More than 900 migrants were killed off the coast of Libya late Saturday night and early Sunday morning, 18-19 April. This brings the death toll in the Mediterranean in 2015 to over 1,500 victims. In the wake of this tragedy, we’ve asked Dr Federico Faloppa, Assistant Professor of Italian in the Department of Modern Languages and European Studies at the University of Reading, to share his thoughts. For over twenty years Dr Faloppa has been investigating the representation of migrants in Italian political and media discourse, and the relation between language and power. He has recently coedited the collection Destination Italy: The representation of migration in Italian cinema, media and literature (2015), and continues to lecture on issues of migration throughout Europe. Here are Dr Faloppa’s reflections on this ongoing catastrophe:
Which side are we on?
“It’s not our fault if we were born on the wrong side of the world. You do not have the merit for being born on the right side of the world” (Awas Ahmed, Somali refugee).
Yesterday almost 950 people died in the Mediterranean Sea, trying to reach the Italian coast and to migrate to Europe. This is not a tragedy due to misfortune. It is a real massacre: this is only the latest episode of a genocide, one that has gone on for several years in that Sea, and one that we – both Italian and European citizens – knew how to avoid.
This new massacre has provoked a strong reaction throughout Europe, as many people think that this carnage must be stopped, that this is a time actively to start saving lives, instead of passively accepting their death with indifference.

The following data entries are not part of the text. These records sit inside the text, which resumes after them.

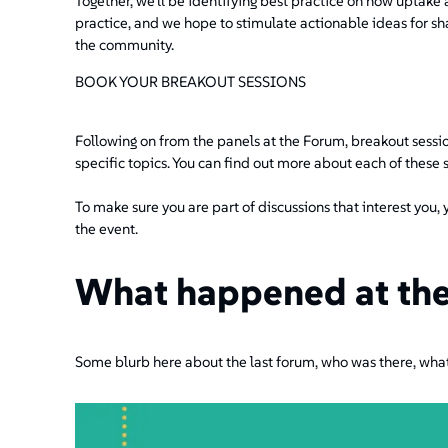
Together, we'll be identifying best practice on how uptake 
practice, and we hope to stimulate actionable ideas for s
the community.
BOOK YOUR BREAKOUT SESSIONS
Following on from the panels at the Forum, breakout sessio
specific topics. You can find out more about each of these 
To make sure you are part of discussions that interest you, 
the event.
What happened at the
Some blurb here about the last forum, who was there, wha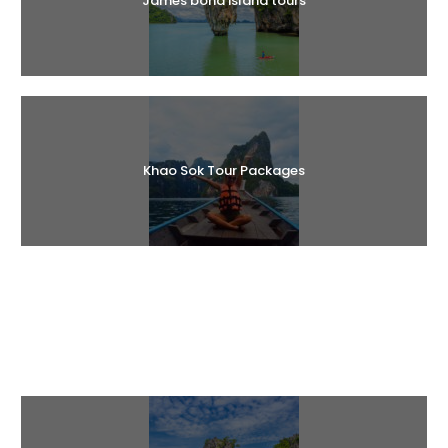
James bond island tours
Khao Sok Tour Packages
Halal Tours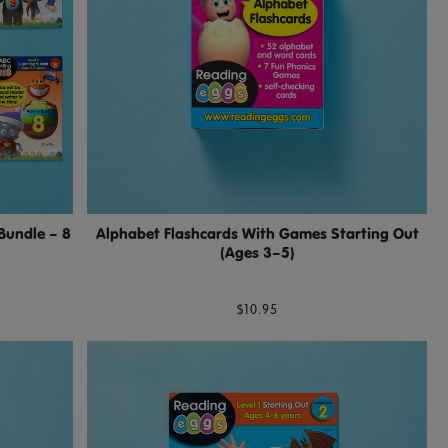
Bundle – 8
Alphabet Flashcards With Games Starting Out
(Ages 3–5)
$10.95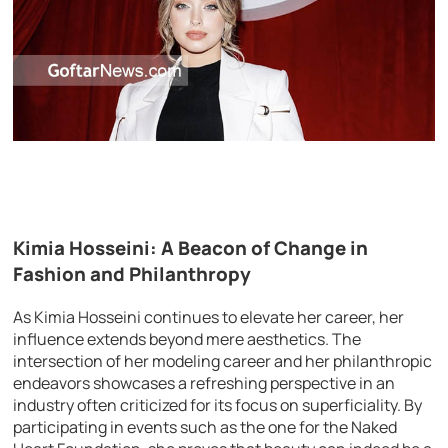
Kimia Hosseini: A Beacon of Change in
Fashion and Philanthropy
As Kimia Hosseini continues to elevate her career, her
influence extends beyond mere aesthetics. The
intersection of her modeling career and her philanthropic
endeavors showcases a refreshing perspective in an
industry often criticized for its focus on superficiality. By
participating in events such as the one for the Naked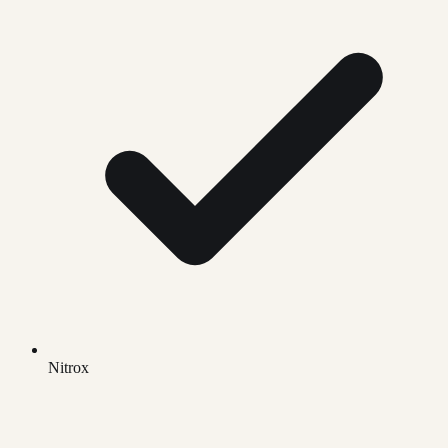
Nitrox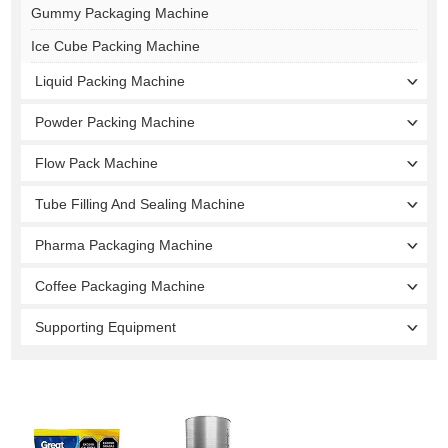
Gummy Packaging Machine
Ice Cube Packing Machine
Liquid Packing Machine
Powder Packing Machine
Flow Pack Machine
Tube Filling And Sealing Machine
Pharma Packaging Machine
Coffee Packaging Machine
Supporting Equipment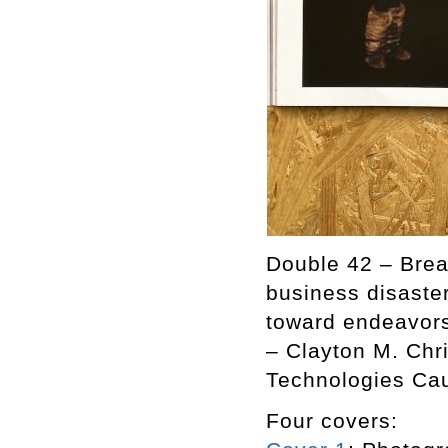
Double 42 – Break
business disaster
toward endeavors 
– Clayton M. Chr
Technologies Cau
Four covers: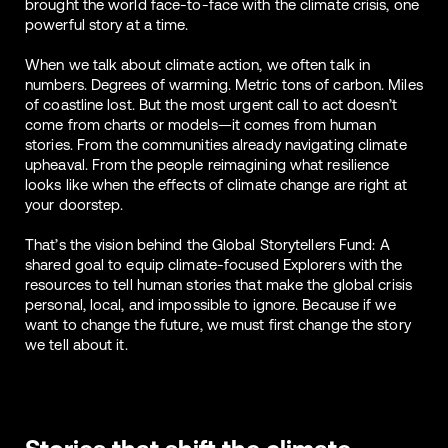
brought the world face-to-face with the climate crisis, one
powerful story at a time.
When we talk about climate action, we often talk in
numbers. Degrees of warming. Metric tons of carbon. Miles
of coastline lost. But the most urgent call to act doesn’t
come from charts or models—it comes from human
stories. From the communities already navigating climate
upheaval. From the people reimagining what resilience
looks like when the effects of climate change are right at
your doorstep.
That’s the vision behind the Global Storytellers Fund: A
shared goal to equip climate-focused Explorers with the
resources to tell human stories that make the global crisis
personal, local, and impossible to ignore. Because if we
want to change the future, we must first change the story
we tell about it.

Since 1997 I have taken part in many public debates and discussions, in Italy and throughout Europe, on the linguistic representation of otherness and migrants. My aim has always been to raise awareness on how migrants and ethnic minorities have been portrayed in Italian and other European languages, by the media, within our societies. And as a researcher I have written several publications (among which 4 monographs in 15 years) on this topic. My work has gained national and international esteem, and I have been often invited to public events and talks, radio and TV shows, roundtables and workshops. Four years ago, when I published my monograph Razzisti a parole (“Racists by words”), I toured universities, schools, communities, and for this public engagement I was included in a couple of black-lists by Fascist and Neo-nazi movements. But instead of withdrawing, I keep being more and more engaged, publicly.
Yesterday, I was asked to join an Italian campaign called “Basta Naufragi” (“No more shipwrecks”), and of course said yes. When I join these kinds of campaigns – and I have done so many times, ever since I was 19, when I co-founded an anti-racist association in my home town Cuneo – I do it as an individual. As a citizen, first of all. And then as student, a scholar, an intellectual. But yesterday, when I said yes, I imagined to join the campaign first as a member of Reading’s Department of Modern Languages and European Studies: “my” department. I did not say yes as an individual. I said yes as a member of an intellectual community: my community.
I had this strong feeling for two main reasons. First, I think that is part of our duty, as teachers and intellectuals, to take a stand: to make our voice heard inside and outside the university on matters like this. As teachers we try to pose questions to our students every time we get into a classroom: questions about the world, its representation, and the need to challenge received wisdom. As scholars, we try to have an impact not only on our own “closed” community, but also on our society, to repay what our society invests in us. As a teaching and research unit in Reading’s Department of Modern Languages and European Studies we are – by definition – one of the main cultural bridges between our institution (the University of Reading) and the complex world out there.
We are not just entitled, then, to have an opinion, but we should actively participate in social and political debates. Second, as a member of our distinguished Department of Modern Languages and European Studies, I am fully aware of the fact that this commitment, this role is a core issue for us at Reading. At MLES we teach our students how our European cultures have been always multilingual and multicultural. What the connections between Dante and Islam are. What foreign words we have taken from Asia, Africa, the Americas. What influence our literature(s) have had worldwide (and how the richness of the world has been distilled by our authors across centuries). How postcolonial approaches and studies could be fruitful to better understand the relations between the colonizers and the colonized. What Europe is and should be. Why migration is such a relevant phenomenon in our countries. How identities are shaped within the contexts of language and power. What being an intellectual should mean, and why critical thinking can change the representation of the world, if not the world itself. We do all this at MLES, and we are proud of it. For us, the word “overseas” means the countries with which we engage for pedagogical and cultural exchanges: places and persons from which we can learn on an everyday basis. We say to ourselves, and to our students, that Modern Languages are the passport to the world. But we are much more than that: we are one of the (metaphorical) gates to diversity, multiplicity, mutual understanding.
This is why, when I said yes to that campaign, I was not alone: I had an entire community standing behind me, backing me up, sharing my awareness, concern, commitment. And this feeling of giving voice to my Department through that signature meant that our voice will be heard: and it’s a collective voice of students, teachers, researchers, who are still dreaming of a fairer world. I do not know if this can really change something, challenge our leaders’ indifference and cynicism, or save some lives from that bloody Sea. But at least we can proudly say which side are we on. And we will not regret it.